Estratto della pagina -
Tra i titoli più amati dal pubblico, Tosca di Giacomo Puccini sarà in scena al Teatro La Fenice nell’ambito della Stagione Lirica e Balletto 2024-2025. Verrà proposta in un nuovo allestimento con la regia di Joan Anton Rechi, le scene di Gabriel Insignares, i costumi di Giuseppe Palella e il light design di Fabio Benetello, con Daniele Rustioni alla testa di Orchestra e Coro del Teatro La Fenice. Spiccano i nomi dei tre interpreti principali: Chiara Isotton, Riccardo Massi e Roberto Frontali. Sarà il terzo titolo di questa Stagione a entrare nel repertorio delle produzioni fenicee. Cinque le repliche al Teatro La Fenice, il 29, 31 agosto, 2, 4, 7 settembre.

Elenco dei dati -
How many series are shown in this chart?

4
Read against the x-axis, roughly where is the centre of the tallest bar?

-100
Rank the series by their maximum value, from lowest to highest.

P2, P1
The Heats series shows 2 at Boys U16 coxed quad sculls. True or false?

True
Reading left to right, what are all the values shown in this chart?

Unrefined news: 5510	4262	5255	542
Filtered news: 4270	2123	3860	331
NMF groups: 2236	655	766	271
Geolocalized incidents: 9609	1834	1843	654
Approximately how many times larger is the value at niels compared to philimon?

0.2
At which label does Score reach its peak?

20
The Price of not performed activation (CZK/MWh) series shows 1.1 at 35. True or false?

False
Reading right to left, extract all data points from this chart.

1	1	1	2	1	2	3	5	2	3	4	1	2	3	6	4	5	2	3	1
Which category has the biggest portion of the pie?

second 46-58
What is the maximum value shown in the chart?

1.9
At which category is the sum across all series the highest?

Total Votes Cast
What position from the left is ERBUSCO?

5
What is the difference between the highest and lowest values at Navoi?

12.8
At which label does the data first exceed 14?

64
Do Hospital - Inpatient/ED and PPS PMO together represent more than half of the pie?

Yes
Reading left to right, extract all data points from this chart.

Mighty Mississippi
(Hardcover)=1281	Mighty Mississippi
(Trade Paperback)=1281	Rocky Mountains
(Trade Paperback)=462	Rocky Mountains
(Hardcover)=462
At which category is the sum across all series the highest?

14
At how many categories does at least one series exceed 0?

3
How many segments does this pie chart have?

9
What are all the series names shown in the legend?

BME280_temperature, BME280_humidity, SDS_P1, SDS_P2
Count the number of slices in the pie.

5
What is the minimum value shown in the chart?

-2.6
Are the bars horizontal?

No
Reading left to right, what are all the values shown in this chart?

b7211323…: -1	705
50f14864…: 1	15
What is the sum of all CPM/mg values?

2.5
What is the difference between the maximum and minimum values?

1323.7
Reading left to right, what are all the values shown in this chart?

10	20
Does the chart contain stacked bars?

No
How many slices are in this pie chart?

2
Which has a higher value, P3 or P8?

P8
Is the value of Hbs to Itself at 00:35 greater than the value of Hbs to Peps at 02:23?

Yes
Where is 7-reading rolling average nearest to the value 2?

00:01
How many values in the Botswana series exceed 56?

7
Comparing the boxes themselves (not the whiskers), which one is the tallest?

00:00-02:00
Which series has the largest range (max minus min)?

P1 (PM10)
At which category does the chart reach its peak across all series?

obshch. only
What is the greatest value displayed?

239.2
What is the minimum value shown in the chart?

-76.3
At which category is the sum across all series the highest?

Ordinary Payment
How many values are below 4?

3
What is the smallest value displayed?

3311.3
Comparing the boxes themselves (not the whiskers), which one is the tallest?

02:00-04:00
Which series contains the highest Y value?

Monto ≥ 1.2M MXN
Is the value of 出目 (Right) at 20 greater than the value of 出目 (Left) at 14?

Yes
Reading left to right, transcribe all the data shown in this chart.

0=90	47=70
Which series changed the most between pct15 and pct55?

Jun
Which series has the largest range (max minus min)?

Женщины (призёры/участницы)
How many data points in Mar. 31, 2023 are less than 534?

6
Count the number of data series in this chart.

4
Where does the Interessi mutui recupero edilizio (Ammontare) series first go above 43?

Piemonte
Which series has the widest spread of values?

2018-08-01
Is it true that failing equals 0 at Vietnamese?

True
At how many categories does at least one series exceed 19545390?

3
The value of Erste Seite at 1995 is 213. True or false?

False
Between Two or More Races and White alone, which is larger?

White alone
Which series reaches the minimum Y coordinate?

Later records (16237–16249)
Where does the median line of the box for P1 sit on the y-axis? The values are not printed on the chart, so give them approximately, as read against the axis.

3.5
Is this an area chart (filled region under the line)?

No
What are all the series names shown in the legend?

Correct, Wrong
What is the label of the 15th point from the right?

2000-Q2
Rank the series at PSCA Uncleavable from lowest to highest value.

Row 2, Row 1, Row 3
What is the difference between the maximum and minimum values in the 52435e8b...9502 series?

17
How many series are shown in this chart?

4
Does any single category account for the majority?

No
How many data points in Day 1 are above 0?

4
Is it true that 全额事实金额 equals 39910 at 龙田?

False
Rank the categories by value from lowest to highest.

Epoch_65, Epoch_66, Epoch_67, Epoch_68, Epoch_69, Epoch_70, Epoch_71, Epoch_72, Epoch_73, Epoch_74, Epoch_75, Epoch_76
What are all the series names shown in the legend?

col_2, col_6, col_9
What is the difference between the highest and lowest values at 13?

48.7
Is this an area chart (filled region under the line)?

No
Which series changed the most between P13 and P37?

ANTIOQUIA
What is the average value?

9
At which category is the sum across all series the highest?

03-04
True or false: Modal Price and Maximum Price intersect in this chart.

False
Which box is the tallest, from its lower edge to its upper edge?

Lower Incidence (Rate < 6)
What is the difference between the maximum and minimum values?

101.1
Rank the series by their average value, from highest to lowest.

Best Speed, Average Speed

Metti in pratica -
- a) Traduci in inglese questa frase del testo sulla Tosca alla Fenice: "Sarà il terzo titolo di questa Stagione a entrare nel repertorio delle produzioni fenicee."
- b) Prosegui il testo sulla Tosca alla Fenice a partire dalla sua ultima frase.

Soluzioni dell'esercizio -
- a) It will be the third title of this Season to enter the repertoire of La Fenice's productions.

- b)
La prima il 14 gennaio del 1900 al Costanzi di Roma
Melodramma in tre atti su libretto di Luigi Illica e Giuseppe Giacosa, l’opera trae il soggetto dall’omonima pièce del drammaturgo francese Victorien Sardou, rappresentata a Parigi nel 1887. Puccini ebbe l’occasione di vederla recitata da Sarah Bernhardt a Milano e Torino nel 1889. L’esordio del lavoro pucciniano avvenne il 14 gennaio 1900 al Teatro Costanzi di Roma. Da allora la vicenda d’amore e morte intrecciata al contesto politico tardo-settecentesco della restaurazione papale ha letteralmente dilagato, spopolando sui palcoscenici italiani e internazionali. Merito di un dramma ‘a forti tinte’, intessuto di azioni e passioni estreme come amore e gelosia, gioia e prostrazione, commozione e cinismo, tenerezza idilliaca e truce violenza. Ma anche della dirompente energia drammatica posseduta dalla sua partitura.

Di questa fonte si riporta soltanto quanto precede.